Et puis la guerre éclate. Marie a la douleur de perdre son fils, la-bas au front, en 1915. Il est "Mort pour la France" le 2 septembre sur le champ de bataille de Saint-Hilaire-le-Grand des suites d'une blessure de guerre. "La constatation du décès, écrira le lieutenant Poirier, du 3e régiment de marche des Zouaves, n'a pu être faite en raison des circonstances de combat." Les témoins de la mort furent en tout cas le chef de musique Granger et le musicien Placé. Le maire d'Heurteauville, Charles Guérin, recevra l'avis de décès.

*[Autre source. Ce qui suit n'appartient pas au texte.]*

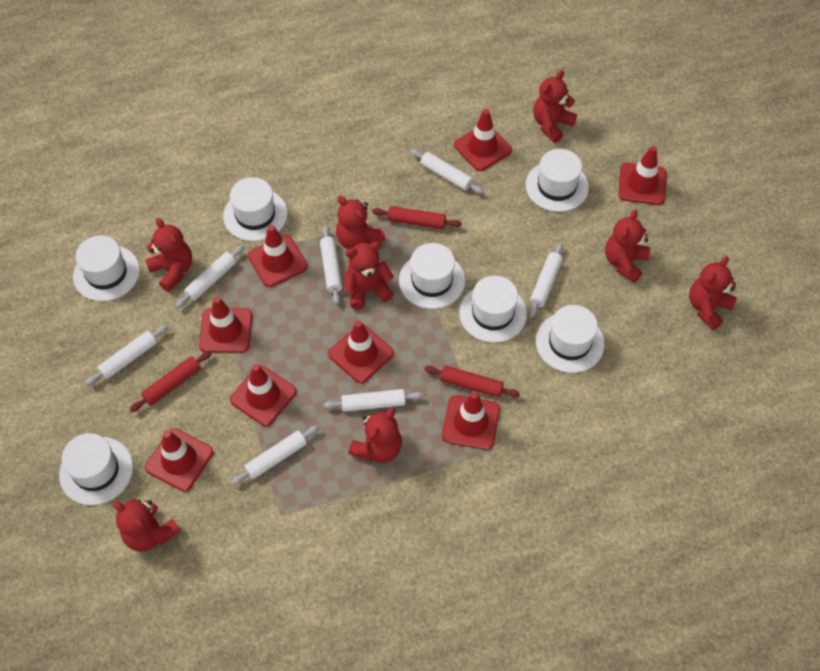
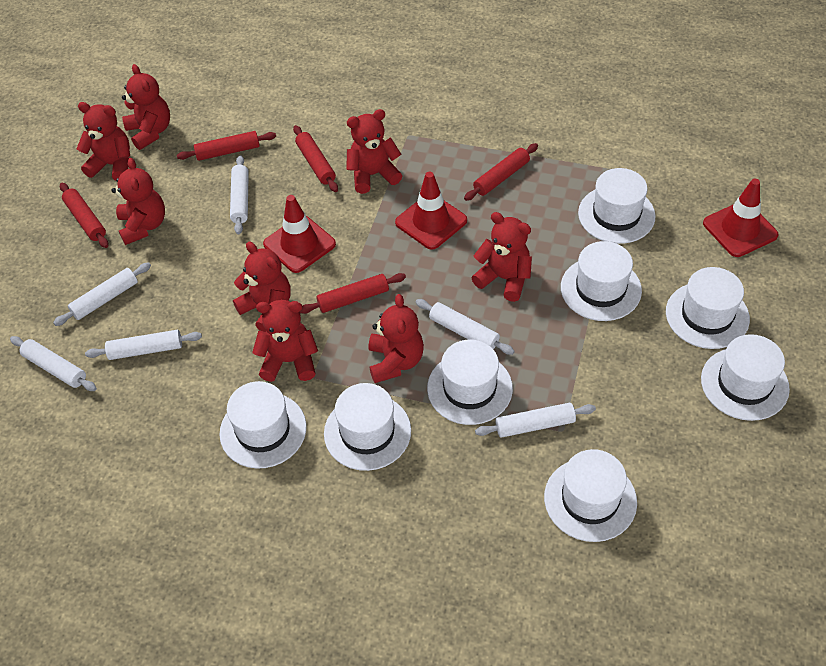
red rolling pin: 3 -> 5
red traffic cone: 8 -> 3
white hat: 7 -> 8
white rolling pin: 7 -> 6

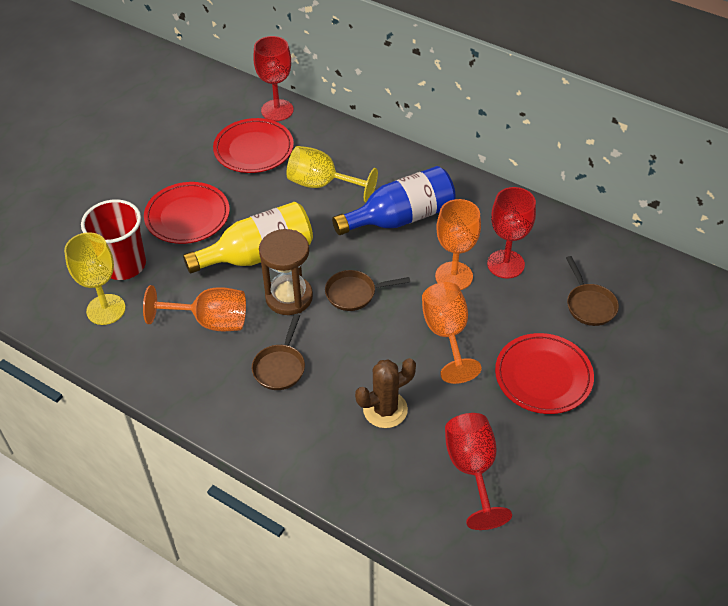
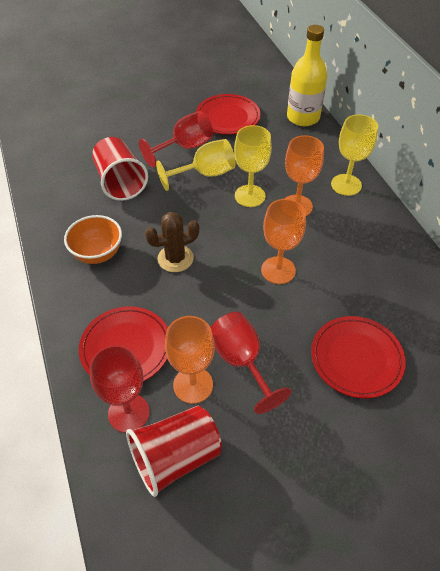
blue bottle: 1 -> 0
brown hourglass: 1 -> 0
brown pan: 3 -> 0
orange bowl: 0 -> 1
red cup: 1 -> 2
yellow goblet: 2 -> 3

Quand la paix reviendra, il fera graver le nom de Broche parmi les cinq Heurteauvillais morts pour la France..

Mercredi 30 août 1916. voilà maintenant trois ans et demi que Marie Savalle, vit avec  Savoye. L'alcool coule à flot dans cette maison, et les coups pleuvent. Ce soir-là, Marie Savalle se saisit d'une soupière en grès, posée sur le sol et la lance vers son compagnon. Savoye est alors sur le pas de la porte. Pour esquiver le coup, il referme précipitamment. La vaisselle éclate en mille morceaux. Puis Savoye rentre dans la maison. Il se serait alors saisi d'un éclat qu'il aurait lancé vers sa compagne. Blessée au front, elle vacille, cherche à s'asseoir sur une chaise. Mais cette chaise, c'est bien le seul meuble que possède Savoye sous ce toit. Alors il lui interdit de s'en servir. Elle alla s'affaisser ailleurs. Trois heures plus tard, elle était morte. Hémorragie cérébrale. Deux voisins iront déclarer le décès en mairie à Charles Guérin : Hippolyte Durosay, le garde-champêtre est Louis Gontier, tous deux quinquagénaires.

Le Parquet de Rouen se transporte à Heurteauville tandis que la gendarmerie de La Mailleraye a déjà ouvert l'enquête. Son brigadier est un Poilu revenu du front où il s'est battu 19 mois. La version de Savoye est invariable. Ce sont des éclats de grès qui, par ricochets, sont allés blesser la Savalle au dessus de l'œil droit après qu'il ait rabattu la porte. Marie serait donc victime de sa propre violence. Mais comment diable un éclat a-t-il pu rebondir assez fort pour percuter mortellement une cible située à trois mètres de la porte ! Mais Savoye persiste, y compris quand on le confronte avec le cadavre de sa compagne. Des herbages voisins, trois témoins ont tout entendu. Ils répètent aux magistrats ce qu'ils ont déjà dit aux gendarmes. Pendant ce temps, le Dr Sorreau, de Duclair, débute l'autopsie de Marie.
Jean Lacomblez, le juge d'instruction, ordonne l'arrestation de Savoye. On le conduira à Rouen. La nuit portant conseil, Savoye va reconnaître l'incohérence de ses premières déclarations. Oui, c'est bien lui qui a ramassé un éclat de soupière pour le jeter sur Marie qui était à deux ou trois mètres de lui.

Ou dit Savoie plusieurs fois condamné pour coups, recel de vol, ivresse en récidive. Plusieurs fois, il a été mêlé à des rixes. Celle de Bliquetuit, rappelle-t-on, avait failli lui coûter la vie.

Le 2 septembre 1916, Savoye est conduit à la maison d'arrêt par le gendarme Legendre, de Rouen. Le 18 octobre, il est condamné en correctionnelle à une peine de trois mois d'emprisonnement pour coups et blessures. Trois mois !... Le 2 décembre, il était libre. Savoye se retira à La Mailleraye et mourut dix ans après les faits à l'hospice de Caudebec.

SOURCE

Registre d'écrou, fiche matricule, articles numérisé par Jean-Yves Marchand.
Journal de Rouen, Le Petit Parisien consultés par Laurent Quevilly
Savoye ne figure pas sur la liste électorale d'Heurteauville en 1913.